> _Your instructions_
Please say whether each statement agrees with the abstract below, giving yes or no and quoting the abstract's deciding words: (a) thiol and azide groups were grafted to the HA backbone at the same modification site; (b) hydrogels with a higher percentage of dif HA showed greater neural maturation than those with more mHA; (c) in the spinal cord injury model, the formulation increased the ED1+ area compared to control.

> _Passage to read_
========================
Response to di-functionalized hyaluronic acid with orthogonal chemistry grafting at independent modification sites in rodent models of neural differentiation and spinal cord injury.

Abstract

Hyaluronic acid (HA) with one reactive moiety grafted to the backbone is a commonly used matrix in tissue engineering. The addition of a second orthogonal moiety to the backbone allows for greater control in bioactive signal tethering and gelation. In this study, thiol and azide functional groups were grafted to the HA backbone at separate modification sites. NMR, FT-IR, colorimetric assay, and radio-TLC activity were used to confirm and quantify thiol and azide grafting to the HA backbone. Various ratios of di-functional HA (dif HA) and methacrylate HA (mHA) were used to encapsulate mouse embryonic stem cells in order to examine the neural differentiation of the cells. Greater neural maturation was observed in hydrogels containing a higher percentage of dif HA compared to mHA over a six day neural differentiation time course. This formulation was then tested in a contusion spinal cord injury model for biological effect and was found to reduce the ED1+ area in the spinal cord compared to control and allow for host axon extension into the matrix filled lesion area. These results indicate that dif HA is supportive of neural differentiation and can reduce inflammation without additional bioactive signal tethering. dif HA is a promising matrix base for the central nervous system, which should be further developed.
========================
> _Entries shown_
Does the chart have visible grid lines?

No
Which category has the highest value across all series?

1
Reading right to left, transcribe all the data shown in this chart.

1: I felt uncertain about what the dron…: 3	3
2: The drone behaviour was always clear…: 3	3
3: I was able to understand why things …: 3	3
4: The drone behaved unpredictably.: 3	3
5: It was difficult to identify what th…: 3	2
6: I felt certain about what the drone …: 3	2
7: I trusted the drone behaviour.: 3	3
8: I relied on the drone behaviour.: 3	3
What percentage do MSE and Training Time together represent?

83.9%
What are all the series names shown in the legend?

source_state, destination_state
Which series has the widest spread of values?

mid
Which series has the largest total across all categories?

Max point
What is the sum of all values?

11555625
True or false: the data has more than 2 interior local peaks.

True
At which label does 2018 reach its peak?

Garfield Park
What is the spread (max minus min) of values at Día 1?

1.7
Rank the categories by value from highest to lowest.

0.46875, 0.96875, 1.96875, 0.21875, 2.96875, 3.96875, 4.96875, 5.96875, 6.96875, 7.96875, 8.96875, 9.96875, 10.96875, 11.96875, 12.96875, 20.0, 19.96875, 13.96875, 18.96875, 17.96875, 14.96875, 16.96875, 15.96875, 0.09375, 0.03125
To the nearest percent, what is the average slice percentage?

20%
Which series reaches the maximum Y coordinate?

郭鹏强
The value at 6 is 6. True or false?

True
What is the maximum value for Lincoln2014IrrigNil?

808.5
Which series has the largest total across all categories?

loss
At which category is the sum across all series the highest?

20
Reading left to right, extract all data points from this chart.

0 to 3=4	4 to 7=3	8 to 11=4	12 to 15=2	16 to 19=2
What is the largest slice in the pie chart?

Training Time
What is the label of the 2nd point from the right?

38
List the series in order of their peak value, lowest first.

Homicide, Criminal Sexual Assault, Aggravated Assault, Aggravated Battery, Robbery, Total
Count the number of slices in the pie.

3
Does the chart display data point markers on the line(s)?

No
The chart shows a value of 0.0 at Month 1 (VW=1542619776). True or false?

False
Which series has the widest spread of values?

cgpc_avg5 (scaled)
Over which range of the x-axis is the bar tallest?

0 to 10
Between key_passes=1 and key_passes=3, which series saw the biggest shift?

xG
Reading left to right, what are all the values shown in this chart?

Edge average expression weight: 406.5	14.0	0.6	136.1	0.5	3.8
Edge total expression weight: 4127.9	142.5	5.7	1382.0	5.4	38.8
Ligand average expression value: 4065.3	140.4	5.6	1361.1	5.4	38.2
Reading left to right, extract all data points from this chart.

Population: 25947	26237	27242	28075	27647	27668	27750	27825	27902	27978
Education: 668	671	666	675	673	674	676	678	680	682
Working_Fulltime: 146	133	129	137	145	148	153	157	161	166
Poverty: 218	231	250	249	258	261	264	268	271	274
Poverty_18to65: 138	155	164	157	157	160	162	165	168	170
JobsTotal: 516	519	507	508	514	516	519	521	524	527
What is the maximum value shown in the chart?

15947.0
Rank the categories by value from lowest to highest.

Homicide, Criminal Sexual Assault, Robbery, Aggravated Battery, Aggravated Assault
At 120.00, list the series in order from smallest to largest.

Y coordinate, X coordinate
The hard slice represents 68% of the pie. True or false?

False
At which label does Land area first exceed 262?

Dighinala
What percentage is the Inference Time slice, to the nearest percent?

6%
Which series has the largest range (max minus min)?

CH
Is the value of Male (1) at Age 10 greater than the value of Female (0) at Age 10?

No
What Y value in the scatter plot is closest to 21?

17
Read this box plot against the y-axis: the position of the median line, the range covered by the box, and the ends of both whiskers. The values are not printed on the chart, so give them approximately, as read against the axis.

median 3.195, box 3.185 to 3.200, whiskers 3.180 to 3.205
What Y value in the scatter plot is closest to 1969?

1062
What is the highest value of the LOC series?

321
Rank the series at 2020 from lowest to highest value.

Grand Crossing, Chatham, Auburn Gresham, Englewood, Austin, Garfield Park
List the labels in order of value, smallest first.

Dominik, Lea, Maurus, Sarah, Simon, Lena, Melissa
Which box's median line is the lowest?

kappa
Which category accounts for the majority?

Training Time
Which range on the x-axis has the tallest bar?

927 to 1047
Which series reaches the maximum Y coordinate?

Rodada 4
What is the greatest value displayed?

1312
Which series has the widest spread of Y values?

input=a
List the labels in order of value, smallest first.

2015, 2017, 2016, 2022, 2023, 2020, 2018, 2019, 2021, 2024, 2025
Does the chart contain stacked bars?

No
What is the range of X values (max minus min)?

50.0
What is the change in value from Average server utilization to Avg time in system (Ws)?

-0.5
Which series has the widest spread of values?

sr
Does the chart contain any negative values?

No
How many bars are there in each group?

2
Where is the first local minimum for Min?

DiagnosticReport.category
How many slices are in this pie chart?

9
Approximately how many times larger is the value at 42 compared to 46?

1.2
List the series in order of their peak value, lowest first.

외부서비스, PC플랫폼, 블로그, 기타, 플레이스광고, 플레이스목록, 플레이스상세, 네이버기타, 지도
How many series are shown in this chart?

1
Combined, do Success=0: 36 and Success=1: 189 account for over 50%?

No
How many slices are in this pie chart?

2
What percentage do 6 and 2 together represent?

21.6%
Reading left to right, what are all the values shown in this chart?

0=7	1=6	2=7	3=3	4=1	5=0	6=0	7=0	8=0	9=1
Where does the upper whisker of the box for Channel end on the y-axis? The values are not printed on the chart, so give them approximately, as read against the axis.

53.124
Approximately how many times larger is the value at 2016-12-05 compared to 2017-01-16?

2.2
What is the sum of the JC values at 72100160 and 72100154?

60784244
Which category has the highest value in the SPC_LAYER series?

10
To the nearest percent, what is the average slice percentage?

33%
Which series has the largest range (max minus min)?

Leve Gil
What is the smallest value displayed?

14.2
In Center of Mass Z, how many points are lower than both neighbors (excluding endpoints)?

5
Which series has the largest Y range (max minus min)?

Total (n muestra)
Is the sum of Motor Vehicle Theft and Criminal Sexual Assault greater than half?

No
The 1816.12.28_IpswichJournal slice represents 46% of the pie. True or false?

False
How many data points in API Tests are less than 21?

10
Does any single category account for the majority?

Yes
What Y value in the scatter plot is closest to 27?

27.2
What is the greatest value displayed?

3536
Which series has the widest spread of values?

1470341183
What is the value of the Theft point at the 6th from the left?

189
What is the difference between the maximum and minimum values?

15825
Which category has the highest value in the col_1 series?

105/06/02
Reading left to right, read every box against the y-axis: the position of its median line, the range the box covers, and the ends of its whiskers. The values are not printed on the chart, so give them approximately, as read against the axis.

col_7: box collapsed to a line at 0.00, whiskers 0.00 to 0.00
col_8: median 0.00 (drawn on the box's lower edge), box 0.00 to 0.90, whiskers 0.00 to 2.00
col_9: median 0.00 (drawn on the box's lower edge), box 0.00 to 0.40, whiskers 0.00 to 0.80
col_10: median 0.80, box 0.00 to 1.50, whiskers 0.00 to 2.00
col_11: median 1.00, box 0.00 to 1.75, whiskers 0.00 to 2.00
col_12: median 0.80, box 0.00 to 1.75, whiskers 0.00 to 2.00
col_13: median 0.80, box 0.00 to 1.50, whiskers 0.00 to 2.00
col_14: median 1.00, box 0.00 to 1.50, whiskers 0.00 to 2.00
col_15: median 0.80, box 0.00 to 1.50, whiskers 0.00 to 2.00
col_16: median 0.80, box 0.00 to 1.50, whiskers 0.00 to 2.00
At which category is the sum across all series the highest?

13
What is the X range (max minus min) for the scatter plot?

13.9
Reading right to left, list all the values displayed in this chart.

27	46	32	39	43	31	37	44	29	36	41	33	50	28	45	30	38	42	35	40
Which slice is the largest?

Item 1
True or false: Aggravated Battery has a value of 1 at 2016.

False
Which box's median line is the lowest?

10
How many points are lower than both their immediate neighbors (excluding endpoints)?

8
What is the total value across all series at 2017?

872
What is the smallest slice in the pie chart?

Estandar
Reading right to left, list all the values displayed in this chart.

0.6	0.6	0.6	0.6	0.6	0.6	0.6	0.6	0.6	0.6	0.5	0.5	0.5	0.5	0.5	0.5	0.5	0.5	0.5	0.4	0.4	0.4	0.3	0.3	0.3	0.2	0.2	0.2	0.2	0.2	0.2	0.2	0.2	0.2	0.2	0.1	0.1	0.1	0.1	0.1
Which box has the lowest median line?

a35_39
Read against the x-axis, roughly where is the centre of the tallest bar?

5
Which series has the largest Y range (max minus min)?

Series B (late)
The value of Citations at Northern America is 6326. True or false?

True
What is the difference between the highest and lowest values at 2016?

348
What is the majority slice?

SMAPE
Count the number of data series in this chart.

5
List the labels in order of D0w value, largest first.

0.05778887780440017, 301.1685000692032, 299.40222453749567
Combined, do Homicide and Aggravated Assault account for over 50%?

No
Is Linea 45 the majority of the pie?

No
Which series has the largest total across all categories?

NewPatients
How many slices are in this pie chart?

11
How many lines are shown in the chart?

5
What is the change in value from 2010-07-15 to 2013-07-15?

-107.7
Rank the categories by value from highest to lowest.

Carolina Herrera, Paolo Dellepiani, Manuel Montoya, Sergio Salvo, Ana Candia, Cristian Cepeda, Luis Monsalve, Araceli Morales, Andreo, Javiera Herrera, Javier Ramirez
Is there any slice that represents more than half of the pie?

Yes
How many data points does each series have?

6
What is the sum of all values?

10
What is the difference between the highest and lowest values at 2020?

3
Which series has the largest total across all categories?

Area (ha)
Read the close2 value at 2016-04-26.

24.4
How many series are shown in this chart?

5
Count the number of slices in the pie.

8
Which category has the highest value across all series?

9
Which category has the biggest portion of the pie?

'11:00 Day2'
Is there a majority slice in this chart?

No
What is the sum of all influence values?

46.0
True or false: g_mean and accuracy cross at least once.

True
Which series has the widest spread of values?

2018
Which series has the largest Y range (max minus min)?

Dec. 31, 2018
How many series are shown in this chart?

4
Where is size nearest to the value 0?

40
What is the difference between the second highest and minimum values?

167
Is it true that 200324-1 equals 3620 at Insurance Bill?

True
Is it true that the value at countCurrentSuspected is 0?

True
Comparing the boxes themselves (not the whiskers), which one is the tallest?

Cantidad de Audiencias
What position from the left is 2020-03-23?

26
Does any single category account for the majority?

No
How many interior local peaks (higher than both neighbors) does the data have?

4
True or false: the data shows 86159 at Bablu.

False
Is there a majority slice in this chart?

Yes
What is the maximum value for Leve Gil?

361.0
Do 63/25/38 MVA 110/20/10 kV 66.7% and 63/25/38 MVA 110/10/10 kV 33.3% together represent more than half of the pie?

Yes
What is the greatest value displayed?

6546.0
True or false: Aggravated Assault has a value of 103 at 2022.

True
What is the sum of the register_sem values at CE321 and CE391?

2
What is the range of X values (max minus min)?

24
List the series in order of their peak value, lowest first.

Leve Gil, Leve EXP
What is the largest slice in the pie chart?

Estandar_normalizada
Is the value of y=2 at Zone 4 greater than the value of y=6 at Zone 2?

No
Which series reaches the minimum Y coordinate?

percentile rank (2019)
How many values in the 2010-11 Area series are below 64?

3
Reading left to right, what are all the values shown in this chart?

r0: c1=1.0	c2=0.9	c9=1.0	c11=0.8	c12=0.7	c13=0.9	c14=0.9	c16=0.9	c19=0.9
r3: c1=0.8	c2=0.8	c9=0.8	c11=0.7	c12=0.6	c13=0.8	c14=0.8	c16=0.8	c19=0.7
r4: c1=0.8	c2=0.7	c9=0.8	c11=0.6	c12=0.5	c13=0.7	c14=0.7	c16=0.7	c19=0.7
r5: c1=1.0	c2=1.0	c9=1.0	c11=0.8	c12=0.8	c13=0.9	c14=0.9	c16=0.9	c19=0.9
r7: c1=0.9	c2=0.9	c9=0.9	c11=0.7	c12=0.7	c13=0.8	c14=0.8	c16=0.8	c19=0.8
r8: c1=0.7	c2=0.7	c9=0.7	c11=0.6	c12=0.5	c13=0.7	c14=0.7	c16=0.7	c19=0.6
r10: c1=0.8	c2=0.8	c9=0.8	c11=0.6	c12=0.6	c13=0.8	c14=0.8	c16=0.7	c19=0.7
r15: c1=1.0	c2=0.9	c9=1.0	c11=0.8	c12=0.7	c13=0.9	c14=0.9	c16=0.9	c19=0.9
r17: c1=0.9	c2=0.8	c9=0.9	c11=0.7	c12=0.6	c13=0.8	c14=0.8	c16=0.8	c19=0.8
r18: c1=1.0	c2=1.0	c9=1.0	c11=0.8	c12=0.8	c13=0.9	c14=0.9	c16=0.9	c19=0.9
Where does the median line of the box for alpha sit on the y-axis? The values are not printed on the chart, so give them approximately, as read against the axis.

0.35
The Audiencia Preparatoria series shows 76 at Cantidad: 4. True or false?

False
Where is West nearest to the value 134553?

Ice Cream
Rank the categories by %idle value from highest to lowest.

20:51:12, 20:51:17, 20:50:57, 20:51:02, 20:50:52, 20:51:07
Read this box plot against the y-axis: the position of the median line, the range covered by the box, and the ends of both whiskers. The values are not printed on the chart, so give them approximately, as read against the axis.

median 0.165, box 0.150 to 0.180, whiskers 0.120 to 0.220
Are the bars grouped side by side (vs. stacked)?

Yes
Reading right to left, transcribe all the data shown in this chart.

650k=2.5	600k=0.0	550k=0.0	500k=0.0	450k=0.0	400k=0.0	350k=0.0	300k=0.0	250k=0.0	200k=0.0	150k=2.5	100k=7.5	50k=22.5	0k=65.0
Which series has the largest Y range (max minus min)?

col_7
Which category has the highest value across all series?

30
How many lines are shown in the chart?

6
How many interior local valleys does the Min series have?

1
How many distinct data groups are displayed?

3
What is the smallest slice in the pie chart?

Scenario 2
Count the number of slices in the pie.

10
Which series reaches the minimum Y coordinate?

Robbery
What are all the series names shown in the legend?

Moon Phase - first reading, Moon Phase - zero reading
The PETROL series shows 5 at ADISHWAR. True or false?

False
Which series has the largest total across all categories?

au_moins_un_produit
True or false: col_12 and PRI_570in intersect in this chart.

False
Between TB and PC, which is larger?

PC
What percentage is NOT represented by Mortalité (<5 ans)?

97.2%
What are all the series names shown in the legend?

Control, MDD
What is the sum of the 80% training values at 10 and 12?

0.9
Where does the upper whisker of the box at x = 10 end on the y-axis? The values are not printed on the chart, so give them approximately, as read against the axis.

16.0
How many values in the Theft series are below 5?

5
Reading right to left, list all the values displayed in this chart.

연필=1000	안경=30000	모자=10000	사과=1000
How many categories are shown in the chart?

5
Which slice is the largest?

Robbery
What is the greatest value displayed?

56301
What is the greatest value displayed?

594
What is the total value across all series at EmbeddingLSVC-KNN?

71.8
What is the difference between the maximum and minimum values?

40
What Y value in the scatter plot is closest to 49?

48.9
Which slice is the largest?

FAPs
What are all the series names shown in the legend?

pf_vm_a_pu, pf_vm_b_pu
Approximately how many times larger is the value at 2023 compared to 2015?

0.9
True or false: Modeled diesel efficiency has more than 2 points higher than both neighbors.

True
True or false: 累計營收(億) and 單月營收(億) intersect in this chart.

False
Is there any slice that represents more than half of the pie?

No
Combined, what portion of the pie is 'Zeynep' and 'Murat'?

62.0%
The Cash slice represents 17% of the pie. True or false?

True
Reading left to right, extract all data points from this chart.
========================
> _Answer section_
(a) No: "thiol and azide functional groups were grafted to the HA backbone at separate modification sites"
(b) Yes: "Greater neural maturation was observed in hydrogels containing a higher percentage of dif HA compared to mHA"
(c) No: "was found to reduce the ED1+ area in the spinal cord compared to control"